In the current implementation those names are part of the syntax not
identifiers.
> Then we would not be limited to three types of functions. For
> example, one could imagine an sql class that converts strings to the
> appropriate form for SQL queries.
>
> def bar [sql] (lastName):
> "SELECT * FROM staff\n"
> "WHERE last = "
> lastName
How imaginary is this use case? Would you or anyone you know use it? I
would think it would be much better to use '?' parameters. Eg.
cursor.execute("SELECT * FROM staff "
"WHERE last = ?", lastName)
> The PTL documentation says, "the value is converted to a string using str()

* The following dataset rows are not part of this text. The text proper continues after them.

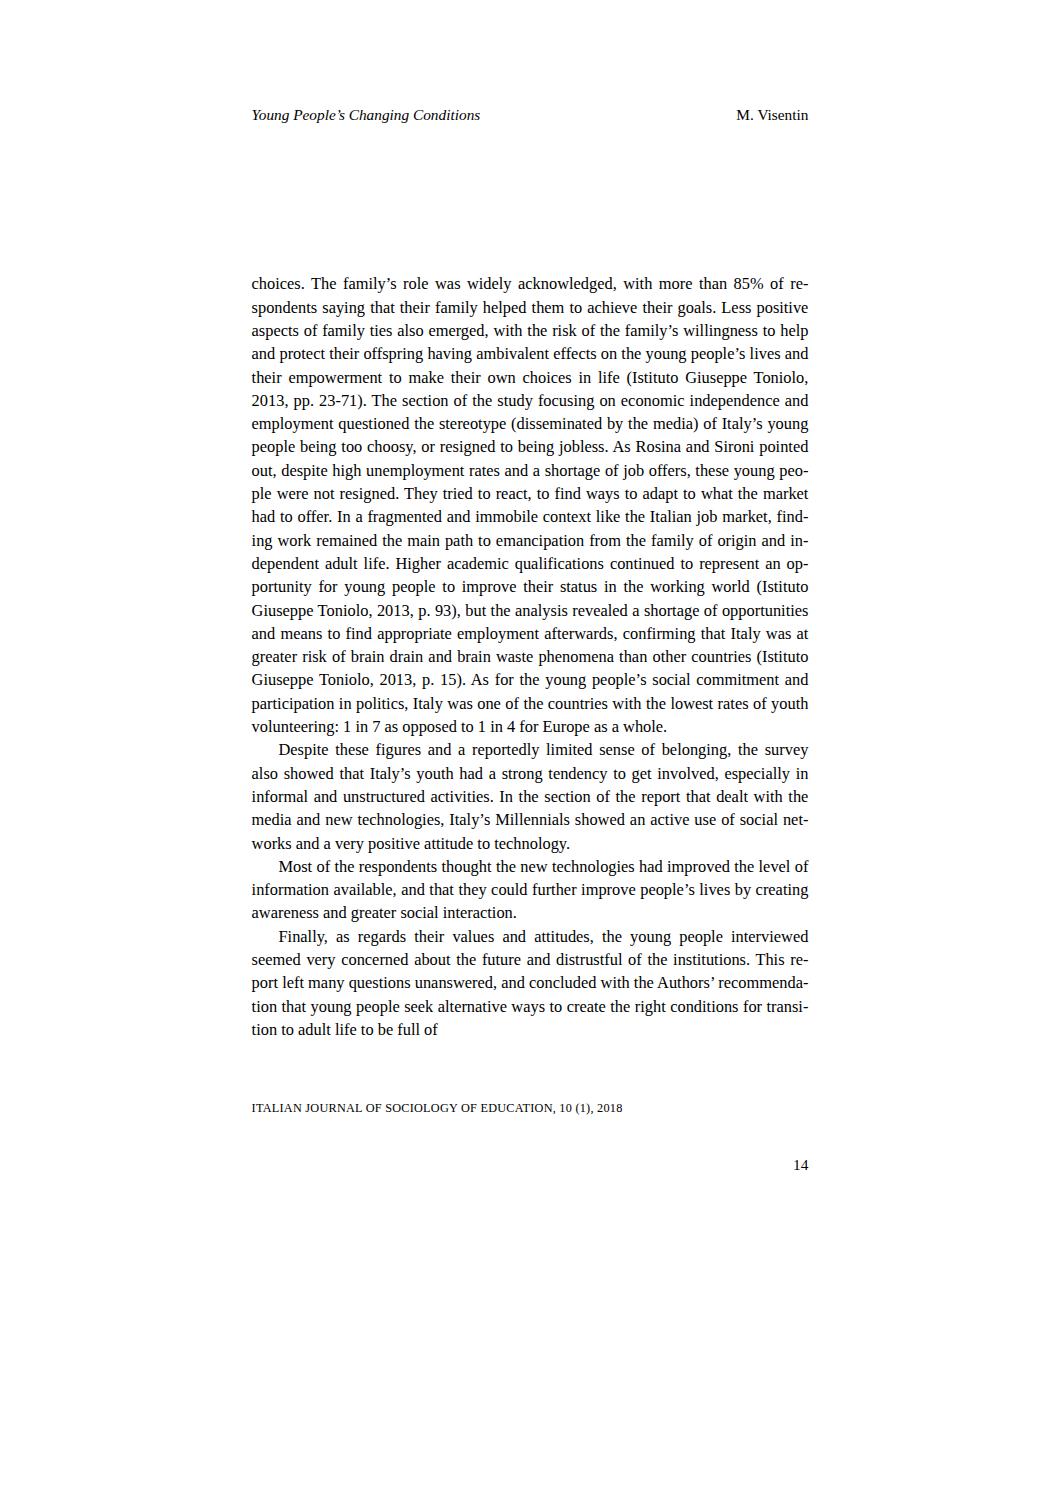Young People’s Changing Conditions M. Visentin
choices. The family’s role was widely acknowledged, with more than 85% of respondents saying that their family helped them to achieve their goals. Less positive aspects of family ties also emerged, with the risk of the family’s willingness to help and protect their offspring having ambivalent effects on the young people’s lives and their empowerment to make their own choices in life (Istituto Giuseppe Toniolo, 2013, pp. 23-71). The section of the study focusing on economic independence and employment questioned the stereotype (disseminated by the media) of Italy’s young people being too choosy, or resigned to being jobless. As Rosina and Sironi pointed out, despite high unemployment rates and a shortage of job offers, these young people were not resigned. They tried to react, to find ways to adapt to what the market had to offer. In a fragmented and immobile context like the Italian job market, finding work remained the main path to emancipation from the family of origin and independent adult life. Higher academic qualifications continued to represent an opportunity for young people to improve their status in the working world (Istituto Giuseppe Toniolo, 2013, p. 93), but the analysis revealed a shortage of opportunities and means to find appropriate employment afterwards, confirming that Italy was at greater risk of brain drain and brain waste phenomena than other countries (Istituto Giuseppe Toniolo, 2013, p. 15). As for the young people’s social commitment and participation in politics, Italy was one of the countries with the lowest rates of youth volunteering: 1 in 7 as opposed to 1 in 4 for Europe as a whole.
Despite these figures and a reportedly limited sense of belonging, the survey also showed that Italy’s youth had a strong tendency to get involved, especially in informal and unstructured activities. In the section of the report that dealt with the media and new technologies, Italy’s Millennials showed an active use of social networks and a very positive attitude to technology.
Most of the respondents thought the new technologies had improved the level of information available, and that they could further improve people’s lives by creating awareness and greater social interaction.
Finally, as regards their values and attitudes, the young people interviewed seemed very concerned about the future and distrustful of the institutions. This report left many questions unanswered, and concluded with the Authors’ recommendation that young people seek alternative ways to create the right conditions for transition to adult life to be full of
ITALIAN JOURNAL OF SOCIOLOGY OF EDUCATION, 10 (1), 2018
14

> and appended to the template's return value. There's a single exception to
> this rule: None is the only value that's ever ignored, adding nothing to
> the output."
>
> I haven't looked under the hood to see where this is implemented. Is it
> specific to the current string output, or is it generic to all PTL template
> processing?
>
> In the sql example, it would be better to convert None to SQL's NULL. (But
> what about function calls that return None by default? Hmmm.) Also, sql
> could convert date class values to some date format recognized by SQL.
I'm not convinced that PTL is the right tool for that. You could, for
example, right a cursor subclass that turned None into NULL. I think
some or all Python DB interfaces do that already (it's been I while
since I used that stuff, thank god).